Objective: Repeat the advice column text starting with "You don't say" and going on through "counselling? Are you?", but swap "marital counselling" for "couples therapy".

Bev Conolly agony auntHi dear, I do understand what you feel. My first marriage ended like yours is, with revulsion and anger.

You don't say whether he or the two of you have taken any steps to try to repair the rift(s) that have led you to this point in your life. Has he made any effort to compromise or correct his behaviours? Have you? Have you talked about working collectively to solve the problems? Is he willing to try marital counselling? Are you?

After 15 years, you'd be selling yourself (and him) short if you don't make an effort to repair the problems. If you haven't yet, then please talk with your husband, telling him that you feel that your marriage is headed south, and ask if he's noticed it. Don't get me wrong, I love men generally, but sometimes they can be surprisingly thick about noticing these things, and he may think everything's just... strained. He may not be aware of how thoroughly tense and angry you are.

OK, having made the inevitable recommendation, I can move on. Say you've tried counselling, or you just don't care any more and want to end this unhappiness. You need to think about leaving and what you'd do, or you need to think about what would happen if you asked him to leave.

Given information:
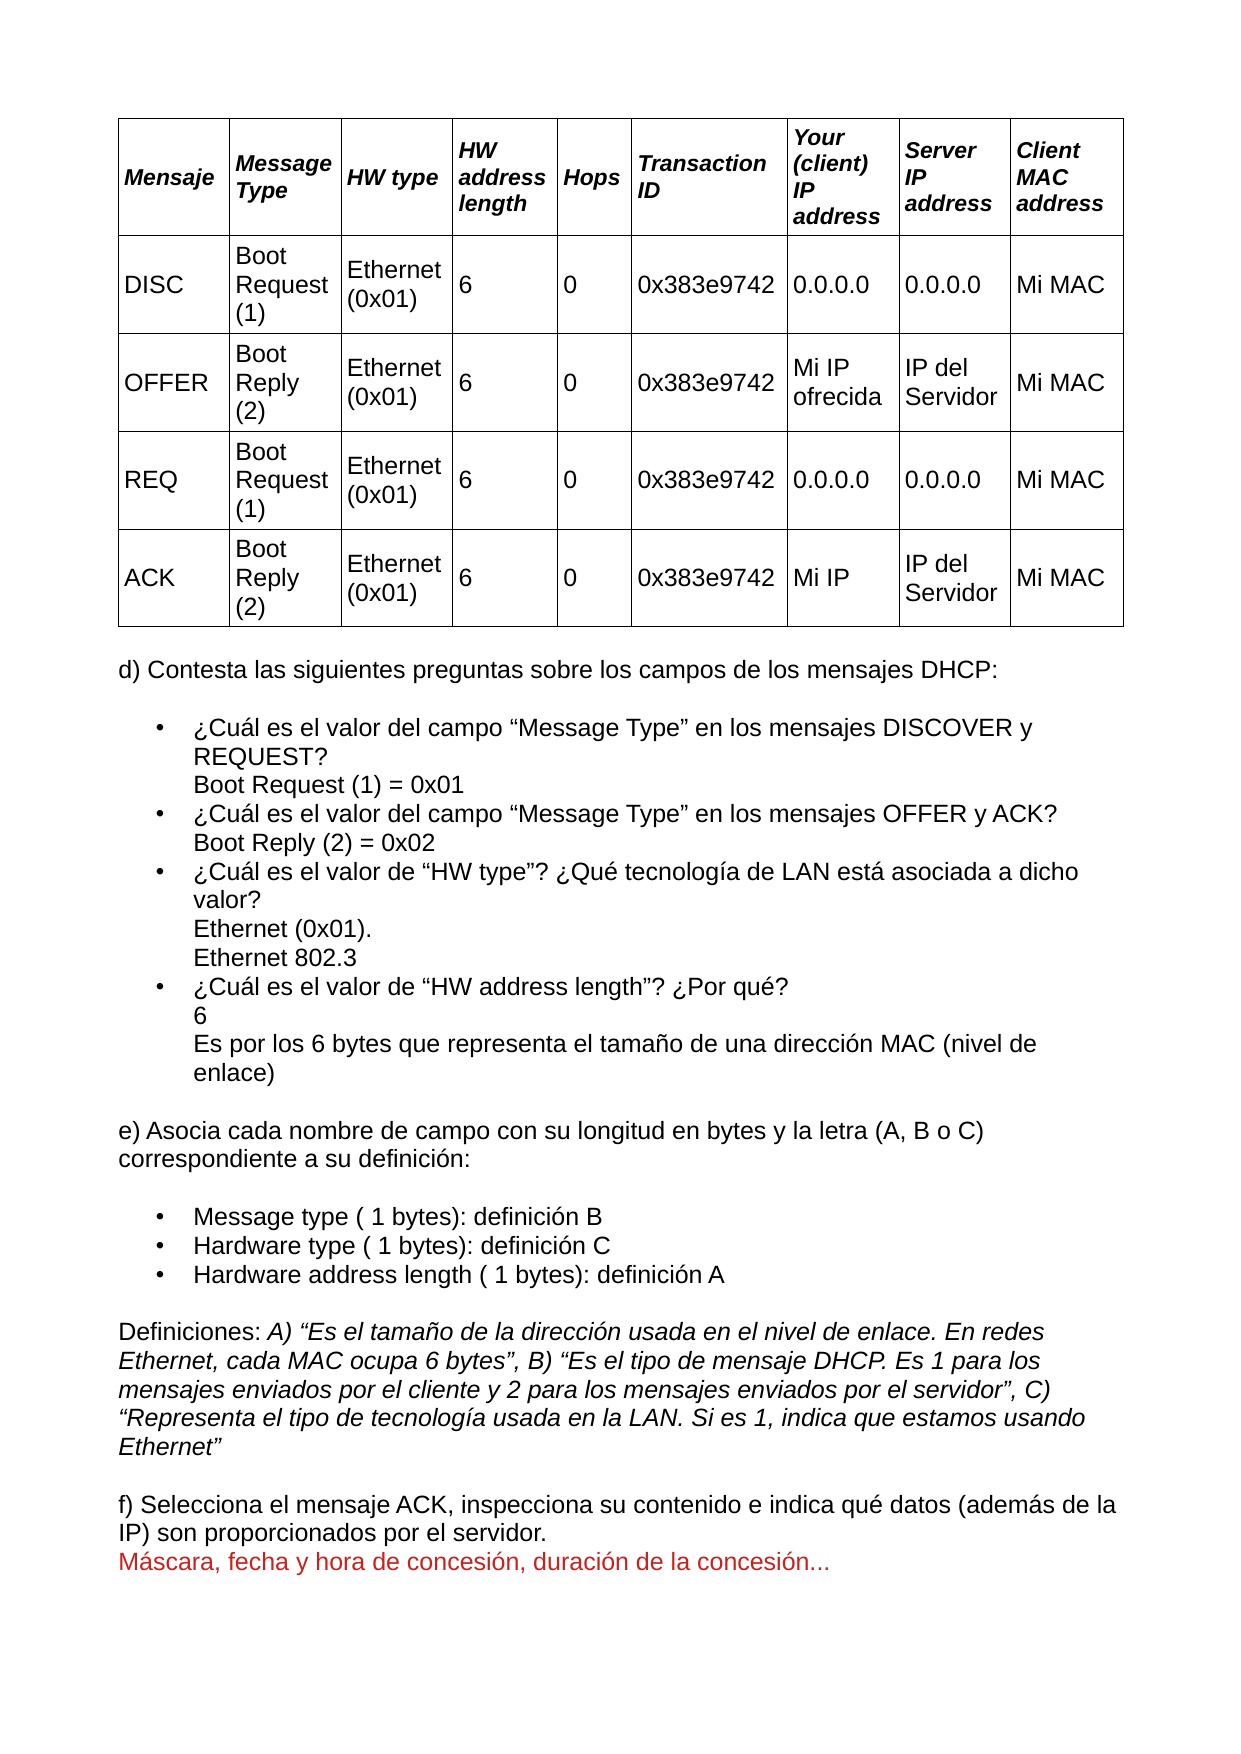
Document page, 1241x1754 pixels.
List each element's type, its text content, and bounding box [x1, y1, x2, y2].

Correct response:
You don't say whether he or the two of you have taken any steps to try to repair the rift(s) that have led you to this point in your life. Has he made any effort to compromise or correct his behaviours? Have you? Have you talked about working collectively to solve the problems? Is he willing to try couples therapy? Are you?